Price was an expert on the ecological intricacies of composting. The challenge therein was actually stimulating this biological process on an industrial scale in a way that also served the farmers who could collect this waste most efficiently.

The ultimate solution: a self-contained six-foot bioreactor which can receive and process the manure and agricultural waste from small-scale farms.

The design of these bioreactors was the core undertaking of Price and his team during the iVenture Accelerator. Dedicated research and development, conversations with well over 100 farmers, mentorship, and iterative prototyping, all of which are still ongoing, have optimized these contraptions, which are able to “convert all the waste into sustainable fertilizer that we can package and sell on behalf of the farmer” in a matter of a couple weeks (St. Ambrose University). The standardized compost and earthworm castings are then sold to greenhouses and other distributors.

While Price was busy spearheading research and technical development, there was a gaping hole in Earnest Earth’s operations and communications. Knowing this, Price began seeking a co-founder who could counterbalance his minutia mindset and scientific excellence. Dazzling co-founder Eddy Mejia did just that. If Price is considered the brains of the operation, Mejia “brings the energy and zest to Earnest.” He is a hustler, master communicator, and miraculously “knows a guy” to fulfill any other operational needs of the company. Their yin and yang dynamic has made Earnest Earth, in the words of Price himself, a “groovy” and outstanding venture.
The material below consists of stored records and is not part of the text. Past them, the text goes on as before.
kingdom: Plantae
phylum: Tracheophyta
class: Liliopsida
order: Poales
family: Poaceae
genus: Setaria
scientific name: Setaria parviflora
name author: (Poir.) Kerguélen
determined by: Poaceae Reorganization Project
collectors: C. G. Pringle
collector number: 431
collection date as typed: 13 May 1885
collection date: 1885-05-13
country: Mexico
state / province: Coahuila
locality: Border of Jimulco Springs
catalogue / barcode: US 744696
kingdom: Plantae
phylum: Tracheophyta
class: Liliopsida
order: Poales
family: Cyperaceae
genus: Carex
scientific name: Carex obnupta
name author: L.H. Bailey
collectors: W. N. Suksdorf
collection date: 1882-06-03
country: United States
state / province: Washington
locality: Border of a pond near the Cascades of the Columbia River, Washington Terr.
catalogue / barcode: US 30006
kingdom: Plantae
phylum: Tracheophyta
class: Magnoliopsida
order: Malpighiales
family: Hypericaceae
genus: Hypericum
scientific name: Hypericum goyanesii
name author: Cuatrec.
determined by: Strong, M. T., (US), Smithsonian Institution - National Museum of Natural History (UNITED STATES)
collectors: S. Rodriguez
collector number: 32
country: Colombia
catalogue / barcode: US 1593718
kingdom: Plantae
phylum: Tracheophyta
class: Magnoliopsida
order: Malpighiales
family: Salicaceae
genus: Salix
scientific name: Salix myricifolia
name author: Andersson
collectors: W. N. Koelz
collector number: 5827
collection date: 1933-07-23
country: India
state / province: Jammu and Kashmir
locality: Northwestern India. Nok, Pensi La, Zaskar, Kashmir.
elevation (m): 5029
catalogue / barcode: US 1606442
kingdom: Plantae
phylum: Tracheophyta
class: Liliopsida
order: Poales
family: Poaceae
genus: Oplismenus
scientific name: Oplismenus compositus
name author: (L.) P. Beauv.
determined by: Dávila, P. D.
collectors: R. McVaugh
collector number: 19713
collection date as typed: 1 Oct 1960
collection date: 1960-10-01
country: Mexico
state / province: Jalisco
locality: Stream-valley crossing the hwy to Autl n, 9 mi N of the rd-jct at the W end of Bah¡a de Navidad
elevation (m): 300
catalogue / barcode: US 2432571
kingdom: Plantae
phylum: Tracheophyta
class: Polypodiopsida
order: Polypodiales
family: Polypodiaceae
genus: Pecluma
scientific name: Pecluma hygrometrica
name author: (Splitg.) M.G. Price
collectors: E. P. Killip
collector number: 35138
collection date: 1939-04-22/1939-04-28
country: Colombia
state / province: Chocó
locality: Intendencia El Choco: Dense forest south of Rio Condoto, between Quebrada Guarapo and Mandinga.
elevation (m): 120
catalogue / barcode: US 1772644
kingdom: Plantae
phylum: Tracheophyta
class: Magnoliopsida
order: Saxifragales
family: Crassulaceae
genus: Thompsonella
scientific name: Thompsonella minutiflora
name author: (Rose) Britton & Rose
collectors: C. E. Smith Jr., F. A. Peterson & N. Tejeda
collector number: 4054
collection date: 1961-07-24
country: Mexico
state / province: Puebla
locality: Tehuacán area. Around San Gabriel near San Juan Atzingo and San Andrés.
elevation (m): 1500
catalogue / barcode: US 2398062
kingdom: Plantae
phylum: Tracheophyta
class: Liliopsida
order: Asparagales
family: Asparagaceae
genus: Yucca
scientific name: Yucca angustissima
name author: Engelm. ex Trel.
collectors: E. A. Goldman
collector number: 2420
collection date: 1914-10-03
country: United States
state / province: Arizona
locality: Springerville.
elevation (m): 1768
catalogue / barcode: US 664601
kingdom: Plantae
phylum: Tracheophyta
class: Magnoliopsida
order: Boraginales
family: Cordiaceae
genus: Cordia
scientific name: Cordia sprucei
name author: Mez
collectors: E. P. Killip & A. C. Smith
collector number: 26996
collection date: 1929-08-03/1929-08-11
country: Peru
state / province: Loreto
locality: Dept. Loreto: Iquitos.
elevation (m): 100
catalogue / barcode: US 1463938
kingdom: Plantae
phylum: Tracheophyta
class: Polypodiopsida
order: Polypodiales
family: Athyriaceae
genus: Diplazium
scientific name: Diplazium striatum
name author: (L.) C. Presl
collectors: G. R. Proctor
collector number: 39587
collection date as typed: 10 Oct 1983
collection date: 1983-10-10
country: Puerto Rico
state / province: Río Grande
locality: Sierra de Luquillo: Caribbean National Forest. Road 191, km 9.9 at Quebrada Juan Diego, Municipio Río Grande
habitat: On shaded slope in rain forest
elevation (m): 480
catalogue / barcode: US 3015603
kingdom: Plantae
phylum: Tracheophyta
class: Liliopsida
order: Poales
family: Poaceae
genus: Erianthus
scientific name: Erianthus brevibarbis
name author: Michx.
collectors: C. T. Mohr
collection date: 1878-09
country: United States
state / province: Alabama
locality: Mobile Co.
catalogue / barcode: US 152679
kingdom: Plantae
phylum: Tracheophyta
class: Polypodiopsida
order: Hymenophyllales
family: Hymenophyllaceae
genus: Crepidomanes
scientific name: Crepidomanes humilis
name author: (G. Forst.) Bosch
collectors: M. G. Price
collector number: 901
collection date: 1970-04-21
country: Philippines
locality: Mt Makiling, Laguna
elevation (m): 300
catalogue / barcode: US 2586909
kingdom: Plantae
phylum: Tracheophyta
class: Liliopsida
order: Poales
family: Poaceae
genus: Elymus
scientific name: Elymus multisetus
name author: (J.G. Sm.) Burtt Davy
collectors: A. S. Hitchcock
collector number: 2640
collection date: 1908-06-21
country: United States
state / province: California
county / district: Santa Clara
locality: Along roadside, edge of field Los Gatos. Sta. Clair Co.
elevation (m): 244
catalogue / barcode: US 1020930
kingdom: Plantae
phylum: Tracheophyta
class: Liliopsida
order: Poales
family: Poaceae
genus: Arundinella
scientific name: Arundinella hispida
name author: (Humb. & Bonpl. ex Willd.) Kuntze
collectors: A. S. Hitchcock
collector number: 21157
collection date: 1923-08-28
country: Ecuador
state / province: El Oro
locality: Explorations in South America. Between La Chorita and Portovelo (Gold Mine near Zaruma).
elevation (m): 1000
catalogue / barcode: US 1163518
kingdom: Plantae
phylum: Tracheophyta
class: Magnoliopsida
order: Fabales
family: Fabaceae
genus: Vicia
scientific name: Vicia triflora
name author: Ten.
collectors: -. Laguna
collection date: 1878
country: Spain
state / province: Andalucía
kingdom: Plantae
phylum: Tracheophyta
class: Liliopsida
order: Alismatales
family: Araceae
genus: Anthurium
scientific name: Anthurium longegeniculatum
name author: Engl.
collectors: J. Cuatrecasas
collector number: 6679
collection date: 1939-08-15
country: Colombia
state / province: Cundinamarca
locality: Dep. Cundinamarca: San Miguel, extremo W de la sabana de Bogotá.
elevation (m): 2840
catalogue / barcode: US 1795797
Over the years, the original waste management arm of the company has prospered, and fortunately Price and Mejia no longer needed to stand ankle-deep in manure. In fact, the Earnest team receives hundreds of tons of manure annually, which has enabled them to focus on expanding the company to new heights. To respond to their exponential growth, they conceived Earnest Earth’s division of microbial research. In this facet, they work to identify microbes, or soil bacteria, beneficial for seed coatings on corn and soybean crops. While this active area of research has existed on the back end for several years and closely mirrored Price’s PhD, their two recently-acquired 25,000 square-foot warehouses have enabled them to hone in on experimentation.

Parallel to the blossoming of his agricultural waste company, which has graduated from the “old barns and machine sheds” they once occupied, Price was simultaneously fundamental to the growth of iVenture. After the end of iV5, he was hired as an intern to support the program and was deemed such a valuable player that he was offered a full-time position two years later. To that end, it’s fair to say that iVenture would not exist today without him.

Source: F6S

From PhD student to chief science officer, venture fellow to program coordinator, and microbial ecologist to startup genius, the Illinois entrepreneurship ecosystem is incredibly fortunate to have had Gabriel Price a part of it. In the words of Manu Edakara, iVenture program coordinator, he has undoubtedly “earned his place in the iVenture Hall of Fame.”